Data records
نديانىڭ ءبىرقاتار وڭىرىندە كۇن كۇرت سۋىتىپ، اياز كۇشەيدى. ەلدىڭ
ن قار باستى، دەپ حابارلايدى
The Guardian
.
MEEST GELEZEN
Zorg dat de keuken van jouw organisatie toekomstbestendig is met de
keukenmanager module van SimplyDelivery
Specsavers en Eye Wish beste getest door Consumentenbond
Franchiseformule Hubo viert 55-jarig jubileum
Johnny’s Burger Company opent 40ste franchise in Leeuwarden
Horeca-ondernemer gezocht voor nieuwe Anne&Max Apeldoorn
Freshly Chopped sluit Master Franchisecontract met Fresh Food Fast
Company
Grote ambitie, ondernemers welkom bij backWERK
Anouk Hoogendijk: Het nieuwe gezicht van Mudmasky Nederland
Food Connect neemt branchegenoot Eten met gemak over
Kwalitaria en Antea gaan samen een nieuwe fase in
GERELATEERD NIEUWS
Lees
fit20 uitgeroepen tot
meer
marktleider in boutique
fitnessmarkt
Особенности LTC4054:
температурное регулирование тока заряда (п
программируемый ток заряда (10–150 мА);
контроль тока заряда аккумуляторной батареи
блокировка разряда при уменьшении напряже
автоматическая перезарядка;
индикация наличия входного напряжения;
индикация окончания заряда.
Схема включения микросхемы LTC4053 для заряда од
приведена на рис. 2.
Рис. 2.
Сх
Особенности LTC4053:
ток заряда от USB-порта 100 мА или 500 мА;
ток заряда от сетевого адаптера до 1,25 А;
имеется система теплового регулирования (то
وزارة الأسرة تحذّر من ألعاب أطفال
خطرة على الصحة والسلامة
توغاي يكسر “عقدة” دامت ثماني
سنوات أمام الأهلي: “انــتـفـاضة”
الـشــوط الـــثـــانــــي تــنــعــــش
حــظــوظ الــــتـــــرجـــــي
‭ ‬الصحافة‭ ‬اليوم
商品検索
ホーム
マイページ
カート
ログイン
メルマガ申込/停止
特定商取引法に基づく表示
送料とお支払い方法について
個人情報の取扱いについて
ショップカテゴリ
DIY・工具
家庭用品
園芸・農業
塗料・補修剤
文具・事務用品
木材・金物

Exercise goal: Rewrite the entire listing, replacing every occurrence of "Особенности" with "Характеристики" and leaving all other text unchanged.

Response:
نديانىڭ ءبىرقاتار وڭىرىندە كۇن كۇرت سۋىتىپ، اياز كۇشەيدى. ەلدىڭ
ن قار باستى، دەپ حابارلايدى
The Guardian
.
MEEST GELEZEN
Zorg dat de keuken van jouw organisatie toekomstbestendig is met de
keukenmanager module van SimplyDelivery
Specsavers en Eye Wish beste getest door Consumentenbond
Franchiseformule Hubo viert 55-jarig jubileum
Johnny’s Burger Company opent 40ste franchise in Leeuwarden
Horeca-ondernemer gezocht voor nieuwe Anne&Max Apeldoorn
Freshly Chopped sluit Master Franchisecontract met Fresh Food Fast
Company
Grote ambitie, ondernemers welkom bij backWERK
Anouk Hoogendijk: Het nieuwe gezicht van Mudmasky Nederland
Food Connect neemt branchegenoot Eten met gemak over
Kwalitaria en Antea gaan samen een nieuwe fase in
GERELATEERD NIEUWS
Lees
fit20 uitgeroepen tot
meer
marktleider in boutique
fitnessmarkt
Характеристики LTC4054:
температурное регулирование тока заряда (п
программируемый ток заряда (10–150 мА);
контроль тока заряда аккумуляторной батареи
блокировка разряда при уменьшении напряже
автоматическая перезарядка;
индикация наличия входного напряжения;
индикация окончания заряда.
Схема включения микросхемы LTC4053 для заряда од
приведена на рис. 2.
Рис. 2.
Сх
Характеристики LTC4053:
ток заряда от USB-порта 100 мА или 500 мА;
ток заряда от сетевого адаптера до 1,25 А;
имеется система теплового регулирования (то
وزارة الأسرة تحذّر من ألعاب أطفال
خطرة على الصحة والسلامة
توغاي يكسر “عقدة” دامت ثماني
سنوات أمام الأهلي: “انــتـفـاضة”
الـشــوط الـــثـــانــــي تــنــعــــش
حــظــوظ الــــتـــــرجـــــي
‭ ‬الصحافة‭ ‬اليوم
商品検索
ホーム
マイページ
カート
ログイン
メルマガ申込/停止
特定商取引法に基づく表示
送料とお支払い方法について
個人情報の取扱いについて
ショップカテゴリ
DIY・工具
家庭用品
園芸・農業
塗料・補修剤
文具・事務用品
木材・金物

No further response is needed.